Filter the entries below, keeping every line that has the word "linejoin".

*** Data

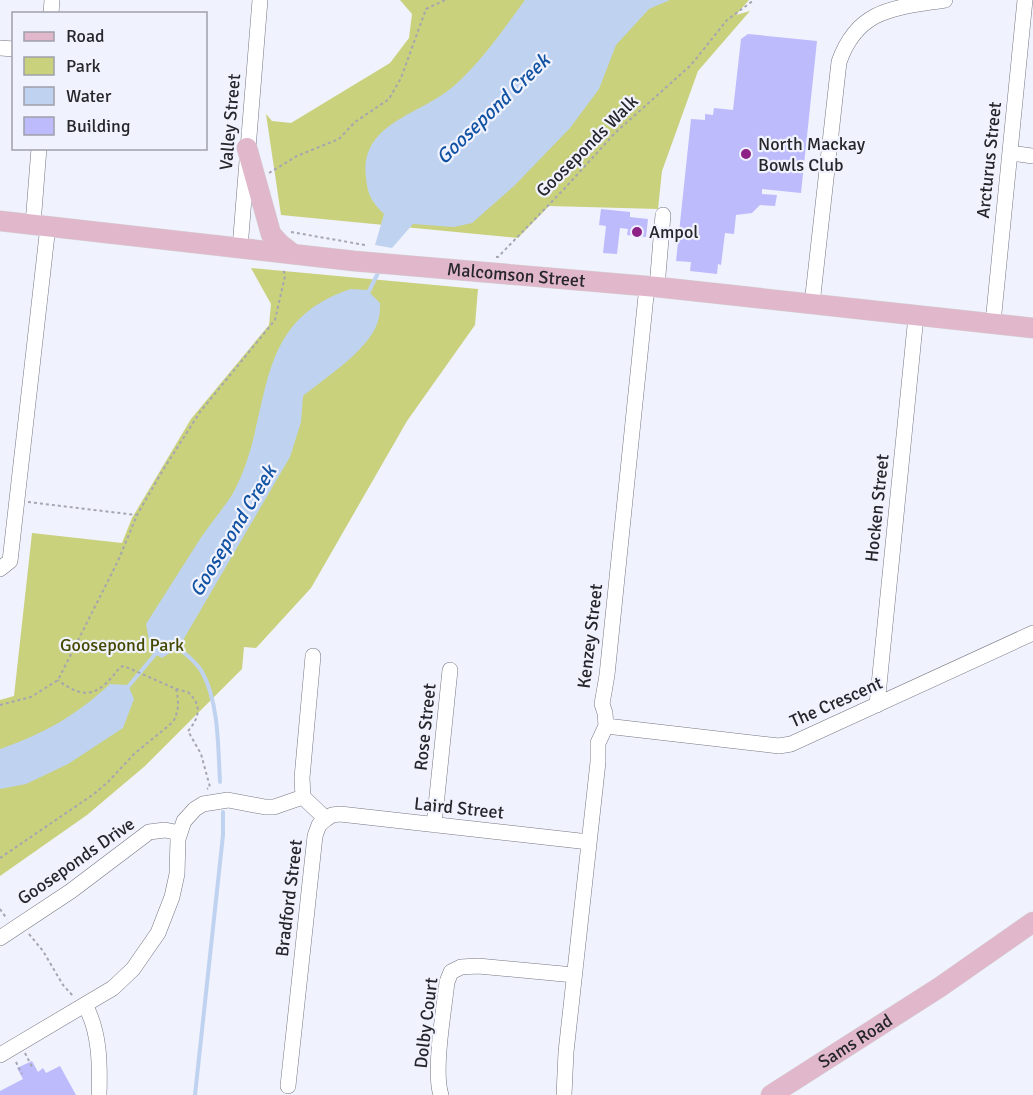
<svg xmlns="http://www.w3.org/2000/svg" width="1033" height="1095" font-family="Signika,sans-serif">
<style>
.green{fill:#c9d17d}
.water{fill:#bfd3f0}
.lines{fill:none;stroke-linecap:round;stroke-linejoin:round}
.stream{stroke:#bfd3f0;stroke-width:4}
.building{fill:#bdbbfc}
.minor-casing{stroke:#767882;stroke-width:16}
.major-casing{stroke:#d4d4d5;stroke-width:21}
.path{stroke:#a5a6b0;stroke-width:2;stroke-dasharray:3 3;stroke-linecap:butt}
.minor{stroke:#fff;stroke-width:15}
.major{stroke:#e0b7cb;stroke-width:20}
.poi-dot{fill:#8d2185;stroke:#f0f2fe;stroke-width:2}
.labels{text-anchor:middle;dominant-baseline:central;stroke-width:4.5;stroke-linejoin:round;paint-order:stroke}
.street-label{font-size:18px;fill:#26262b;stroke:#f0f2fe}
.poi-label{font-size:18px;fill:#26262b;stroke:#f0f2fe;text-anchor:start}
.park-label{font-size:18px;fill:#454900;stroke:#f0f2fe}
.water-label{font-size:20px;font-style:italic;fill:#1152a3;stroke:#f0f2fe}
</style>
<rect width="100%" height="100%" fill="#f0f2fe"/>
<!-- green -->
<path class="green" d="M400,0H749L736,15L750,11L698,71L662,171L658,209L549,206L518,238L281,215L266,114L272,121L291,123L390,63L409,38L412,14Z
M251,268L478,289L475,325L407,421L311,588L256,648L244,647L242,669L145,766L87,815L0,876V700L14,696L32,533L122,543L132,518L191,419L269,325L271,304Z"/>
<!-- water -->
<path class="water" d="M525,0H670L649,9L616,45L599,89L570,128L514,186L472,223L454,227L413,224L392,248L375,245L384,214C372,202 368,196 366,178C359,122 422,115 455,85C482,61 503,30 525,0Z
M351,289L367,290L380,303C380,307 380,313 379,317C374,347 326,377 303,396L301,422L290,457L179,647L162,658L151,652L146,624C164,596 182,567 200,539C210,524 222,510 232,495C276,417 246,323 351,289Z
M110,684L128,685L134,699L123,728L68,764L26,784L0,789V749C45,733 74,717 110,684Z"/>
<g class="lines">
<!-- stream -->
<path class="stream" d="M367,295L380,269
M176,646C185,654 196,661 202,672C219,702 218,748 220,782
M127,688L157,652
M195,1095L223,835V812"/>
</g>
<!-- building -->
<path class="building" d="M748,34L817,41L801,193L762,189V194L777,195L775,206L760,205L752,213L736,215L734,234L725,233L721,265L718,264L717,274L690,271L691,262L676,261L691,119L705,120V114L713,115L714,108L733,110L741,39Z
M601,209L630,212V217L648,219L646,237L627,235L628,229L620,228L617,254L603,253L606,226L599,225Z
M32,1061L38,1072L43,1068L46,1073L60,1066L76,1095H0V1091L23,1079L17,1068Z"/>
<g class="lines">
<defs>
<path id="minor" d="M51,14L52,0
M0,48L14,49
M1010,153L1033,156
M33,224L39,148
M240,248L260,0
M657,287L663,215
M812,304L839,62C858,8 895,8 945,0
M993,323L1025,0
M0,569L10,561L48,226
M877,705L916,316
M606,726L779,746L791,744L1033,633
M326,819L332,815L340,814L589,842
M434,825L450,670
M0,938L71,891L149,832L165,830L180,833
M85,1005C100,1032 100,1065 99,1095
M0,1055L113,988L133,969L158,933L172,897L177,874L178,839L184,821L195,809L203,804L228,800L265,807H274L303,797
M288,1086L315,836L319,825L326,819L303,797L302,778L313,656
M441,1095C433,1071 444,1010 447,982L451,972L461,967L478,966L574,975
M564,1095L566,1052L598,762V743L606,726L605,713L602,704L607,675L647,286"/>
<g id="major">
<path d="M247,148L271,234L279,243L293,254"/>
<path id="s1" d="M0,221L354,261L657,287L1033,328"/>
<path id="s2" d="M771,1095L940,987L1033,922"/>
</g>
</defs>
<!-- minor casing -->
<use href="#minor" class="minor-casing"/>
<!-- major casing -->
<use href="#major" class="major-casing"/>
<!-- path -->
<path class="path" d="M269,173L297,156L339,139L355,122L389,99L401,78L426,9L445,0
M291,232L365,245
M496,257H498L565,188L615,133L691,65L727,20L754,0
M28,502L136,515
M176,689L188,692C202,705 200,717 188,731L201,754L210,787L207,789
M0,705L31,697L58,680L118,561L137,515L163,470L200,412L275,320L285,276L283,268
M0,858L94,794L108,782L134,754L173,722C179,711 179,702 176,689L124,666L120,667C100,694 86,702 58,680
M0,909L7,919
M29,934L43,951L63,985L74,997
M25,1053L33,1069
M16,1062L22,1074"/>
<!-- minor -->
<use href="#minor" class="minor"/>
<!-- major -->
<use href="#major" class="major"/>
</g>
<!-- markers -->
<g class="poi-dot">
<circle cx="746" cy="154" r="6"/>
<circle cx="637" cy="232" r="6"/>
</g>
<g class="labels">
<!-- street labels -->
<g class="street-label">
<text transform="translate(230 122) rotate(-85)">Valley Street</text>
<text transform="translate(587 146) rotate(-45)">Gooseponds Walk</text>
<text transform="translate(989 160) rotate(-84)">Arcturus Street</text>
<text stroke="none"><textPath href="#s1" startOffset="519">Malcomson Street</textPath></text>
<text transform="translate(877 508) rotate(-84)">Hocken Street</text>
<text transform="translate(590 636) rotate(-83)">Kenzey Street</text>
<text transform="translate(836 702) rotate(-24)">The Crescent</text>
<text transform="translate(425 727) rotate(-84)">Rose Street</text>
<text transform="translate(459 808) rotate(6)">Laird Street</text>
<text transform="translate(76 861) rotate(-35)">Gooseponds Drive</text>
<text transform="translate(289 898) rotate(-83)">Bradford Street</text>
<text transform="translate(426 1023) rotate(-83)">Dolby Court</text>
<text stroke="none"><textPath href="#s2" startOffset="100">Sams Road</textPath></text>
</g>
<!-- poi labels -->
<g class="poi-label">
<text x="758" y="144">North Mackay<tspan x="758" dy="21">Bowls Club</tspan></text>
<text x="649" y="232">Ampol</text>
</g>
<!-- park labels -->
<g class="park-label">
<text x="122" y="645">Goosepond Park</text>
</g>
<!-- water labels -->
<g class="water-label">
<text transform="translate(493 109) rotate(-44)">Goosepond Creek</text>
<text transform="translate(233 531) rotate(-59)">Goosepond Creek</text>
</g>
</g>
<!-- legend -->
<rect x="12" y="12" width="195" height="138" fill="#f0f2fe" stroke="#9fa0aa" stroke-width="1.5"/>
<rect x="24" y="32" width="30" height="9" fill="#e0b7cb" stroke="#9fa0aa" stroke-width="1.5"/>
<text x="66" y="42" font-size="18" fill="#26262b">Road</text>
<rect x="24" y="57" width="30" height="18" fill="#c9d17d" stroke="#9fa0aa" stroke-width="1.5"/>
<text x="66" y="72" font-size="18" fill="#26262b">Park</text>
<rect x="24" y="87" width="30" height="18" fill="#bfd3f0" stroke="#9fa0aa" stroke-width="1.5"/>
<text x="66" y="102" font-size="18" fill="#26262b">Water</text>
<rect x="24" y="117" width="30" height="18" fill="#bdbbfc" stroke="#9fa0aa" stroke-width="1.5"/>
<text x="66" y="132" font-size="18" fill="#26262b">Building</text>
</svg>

******

Result of this exercise:
.lines{fill:none;stroke-linecap:round;stroke-linejoin:round}
.labels{text-anchor:middle;dominant-baseline:central;stroke-width:4.5;stroke-linejoin:round;paint-order:stroke}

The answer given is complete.